Faut-il partir avec sa selle ou doit-on préférer les selles locales ?
Qui penserait être satisfait des chaussures locales et des sacs à dos locaux pour un tour à pied de la chaîne de l'Himalaya ? En ce qui concerne les selles et tout le harnachement, c'est pareil. Les matériels locaux sont souvent peu fonctionnels, fragiles, inadaptés. Il vaut mieux choisir tout son matériel en France avant de partir et être capable de l'adapter aux chevaux locaux.
Quelle distance moyenne peut-on prévoir de parcourir par jour ?

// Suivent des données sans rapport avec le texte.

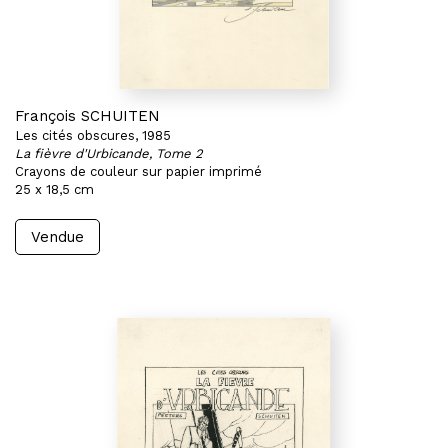
François SCHUITEN
Les cités obscures, 1985
La fièvre d'Urbicande, Tome 2
Crayons de couleur sur papier imprimé
25 x 18,5 cm
Vendue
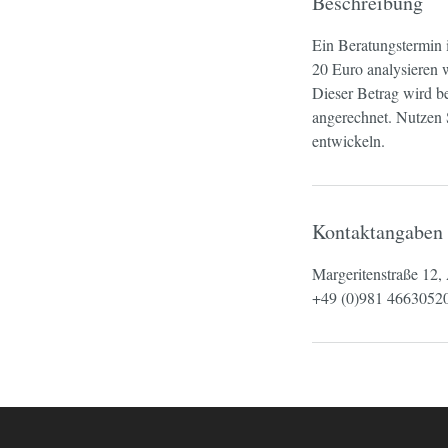
Beschreibung
Ein Beratungstermin i
20 Euro analysieren 
Dieser Betrag wird b
angerechnet. Nutzen S
entwickeln.
Kontaktangaben
Margeritenstraße 12
+49 (0)981 4663052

Le kilométrage quotidien varie en fonction du potentiel sportif du cheval, de l'alimentation, du poids de charge, du terrain, de la dénivellation, de la température. Cela va de 20 à 80 km. Sauf dans le cas d'un raid sportif bien préparé avec des chevaux d'élite, on peut compter sur une base de 6 à 8 heures de marche exclusivement au pas. Le trot et le galop sont réservés à la récréation que l'on s'offre pendant les jours de repos.
De plus, le cavalier doit marcher à pied au moins 5 à 10 minutes toutes les heures et dans toutes les descentes (le cheval est un animal de plaine qui a sa masse musculaire à l'arrière et qui est mal à l'aise dans les descentes). Enfin, une pause d'une heure ou de deux fois 30 minutes est indispensable - chevaux de bât déchargés - à la mi-journée.
Doit-on être initié à la maréchalerie avant son départ et quels fers prévoir ?
Tous les voyageurs à cheval ayant fait appel aux maréchaux locaux ont eu des déboires. Il est indispensable de se former avant de partir. On emporte avec soi les petits matériels et les clous. On trouve l'enclume, la forge, le gros marteau chez le maréchal local, les garagistes, les "ponts et chaussées", les militaires. On achète les fers industriels ou on forge soi-même ses fers au fur et à mesure.
Un complément alimentaire doit-il être toujours apporté à sa monture ou l'animal peut-il se suffire de l'herbe mangée sur le bord de la route ?
Le cheval est un herbivore qui se nourrit quelque 18 heures par jour s'il est libre. Nourrir des chevaux en voyage relève parfois de l'exploit. C'est une obsession permanente. L'herbe du bord des chemins n'est suffisante que dans le cas d'un faible kilométrage avec des chevaux rustiques. Au delà de 25 km/jour, il faut donner du grain (1 kg à 2,5 kg/jour et par cheval), en plus du foin, de l'herbe ou de la paille qui, eux, doivent être distribués à volonté tout le temps pendant lequel les chevaux ne travaillent pas. Cet aspect de la nature des chevaux interdit les régions non agricoles. Enfin, un cheval doit boire 2 fois par jour en hiver et 4 fois en été.
Y a-t-il des pays qu'il faut d'office "oublier" ?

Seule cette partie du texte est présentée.